Alexandre Deschênes —

Dans le travail de porte-à-porte, un électeur dans la trentaine, d’origine iranienne, a soulevé que la question de la souveraineté l’inquiète lorsqu’il lit certains commentaires offensants qui sont publiés dans des journaux comme le Journal de Montréal.

Il faut saisir que la tentative de division du peuple Québécois sur la base de la langue ou de l’origine ethnique par la classe dirigeante n’est pas nouvelle. Cette tentative de bloquer toute unification nous empêche de nous emparer de notre pouvoir souverain en tant que peuple. Cela sert bien entendu l’intérêt de cette classe tout en lui permettant de se maintenir à la tête de l’État.

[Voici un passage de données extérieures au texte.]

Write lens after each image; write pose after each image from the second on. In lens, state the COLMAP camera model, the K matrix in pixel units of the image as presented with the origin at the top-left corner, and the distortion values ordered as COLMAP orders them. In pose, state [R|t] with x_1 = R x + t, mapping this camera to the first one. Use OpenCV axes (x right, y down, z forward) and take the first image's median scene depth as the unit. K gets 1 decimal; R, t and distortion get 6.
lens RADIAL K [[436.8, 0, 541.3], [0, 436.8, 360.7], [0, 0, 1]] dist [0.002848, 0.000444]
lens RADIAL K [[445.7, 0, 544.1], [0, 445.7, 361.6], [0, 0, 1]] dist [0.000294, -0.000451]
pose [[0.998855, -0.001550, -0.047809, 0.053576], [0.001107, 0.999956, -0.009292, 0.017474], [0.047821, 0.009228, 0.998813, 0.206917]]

On le voit partout dans les médias monopolisés. Leurs chroniqueurs respectifs se boulimisent d’arguments sur l’identité que la nation devrait avoir. Ils se font chacun la courroie de transmission de son propre camp en nous imposant leur conception d’un monde rétrograde, où l’être humain est théorisé, sans aucune attache avec le monde réel. L’un par exemple défend une idée de la nation canadienne-française blanche provenant de l’époque de Duplessis, et l’autre une idée de la nation qui provient du multiculturalisme de Trudeau père. Mais le monde change et évolue. Ces concepts déjà erronés à l’époque ne s’appliquent pas plus aujourd’hui. Le Québec est et a toujours été une terre où les vagues migratoires se sont succédé au fil des siècles. Les Premières Nations y sont depuis des millénaires. Et à chaque vague, la réaction s’agite pour brandir des épouvantails, le mythe d’une nation « canadienne-française » d’un côté ou d’une « unité canadienne » menacée de l’autre.

Alors on continue de tenter de nous diviser.

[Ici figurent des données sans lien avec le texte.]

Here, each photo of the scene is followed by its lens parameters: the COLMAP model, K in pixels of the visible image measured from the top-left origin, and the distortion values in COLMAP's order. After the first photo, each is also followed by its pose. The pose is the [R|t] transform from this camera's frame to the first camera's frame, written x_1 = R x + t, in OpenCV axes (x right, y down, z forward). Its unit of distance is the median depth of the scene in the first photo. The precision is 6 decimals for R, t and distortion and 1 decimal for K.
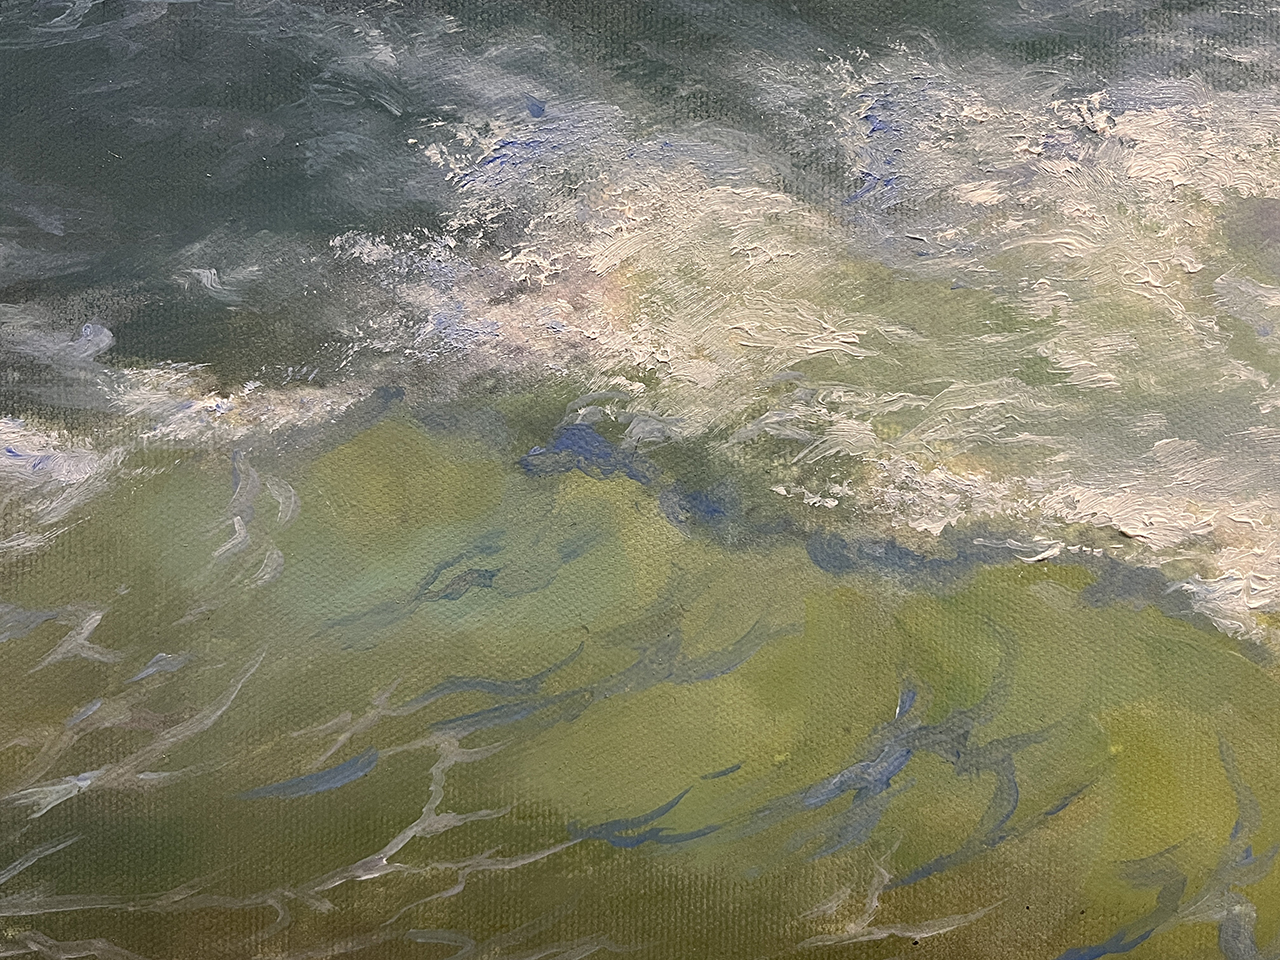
lens RADIAL K [[1154.3, 0, 639.3], [0, 1154.3, 479.2], [0, 0, 1]] dist [0.009478, 0.004219]
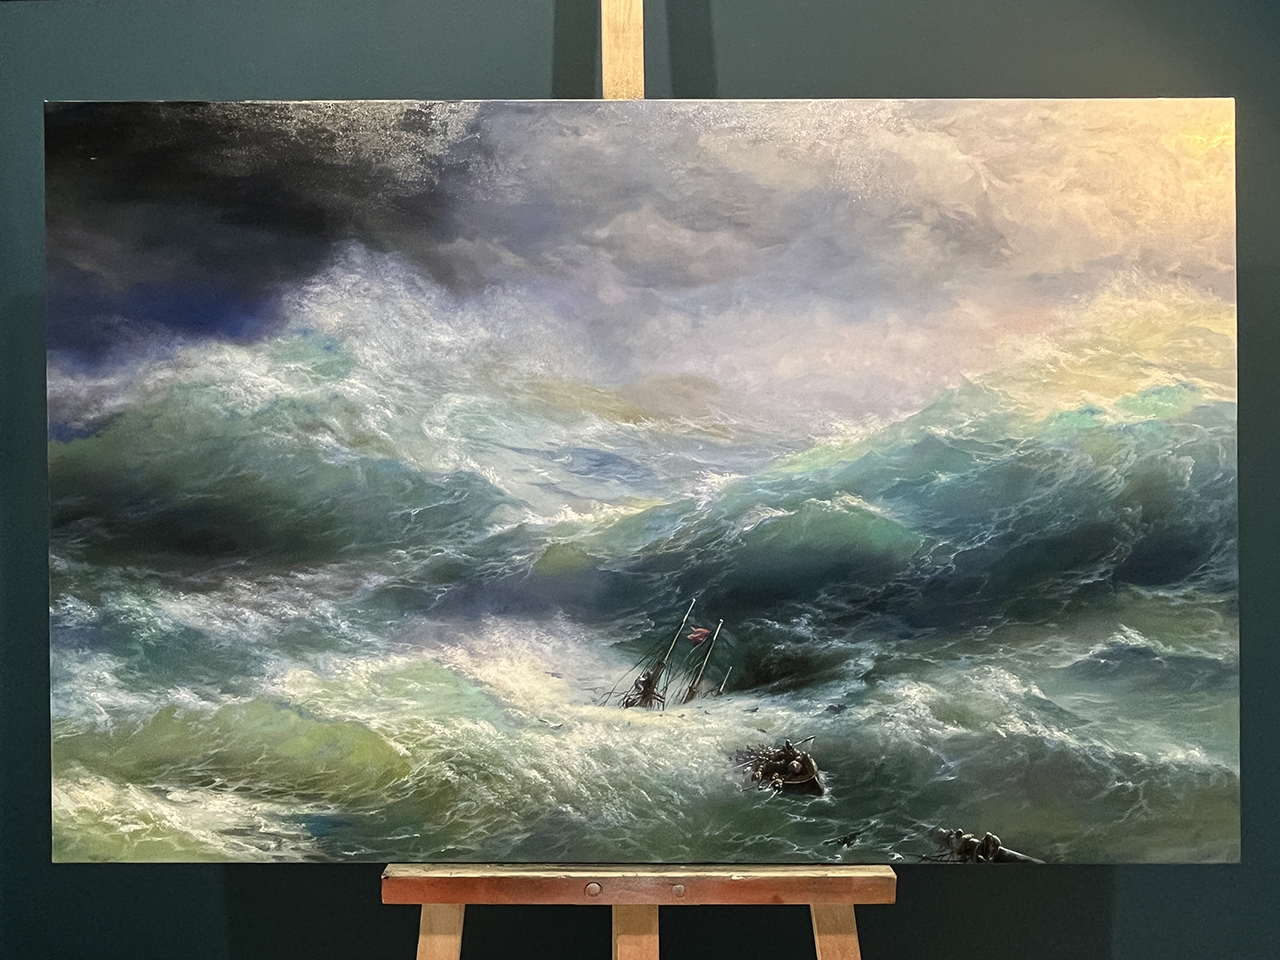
lens RADIAL K [[898.4, 0, 641.1], [0, 898.4, 483.1], [0, 0, 1]] dist [-0.001410, 0.000924]
pose [[0.999967, 0.005100, -0.006313, 2.255070], [-0.005137, 0.999969, -0.005936, -1.423184], [0.006282, 0.005969, 0.999962, -4.719663]]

Les anglophones et les allophones d’un côté, les francophones de l’autre. Les catholiques d’un bord, les musulmans dans un coin, les athées au milieu. « Purs-laines » contre « minorités visibles », etc. Mais ça ne fonctionne pas comme ça. Ça ne reflète pas la réalité. Sur les lieux de travail, dans la vie des quartiers des différentes villes, dans le monde réel, les gens échangent entre eux, discutent, s’unissent pour vivre et survivre. Et ce, sans égard à l’appartenance religieuse ou à l’origine ethnique. Et c’est là que se trouve la réponse.

La souveraineté du peuple québécois se fera par notre lutte commune, avec toutes les minorités nationales, ou ne se fera pas. Il est temps de nous réapproprier le débat au lieu de le laisser à la simple volonté des partis politiques et de leurs médias affiliés. Il est temps que nous prenions en main l’avenir de notre Nation en rejetant toutes formes de division des laquais de l’État. C’est à nous travailleuses et travailleurs, classe ouvrière en tête, de décider de notre avenir.

Alexandre Deschênes est le candidat du Parti marxiste-léniniste du Québec dans Gatineau.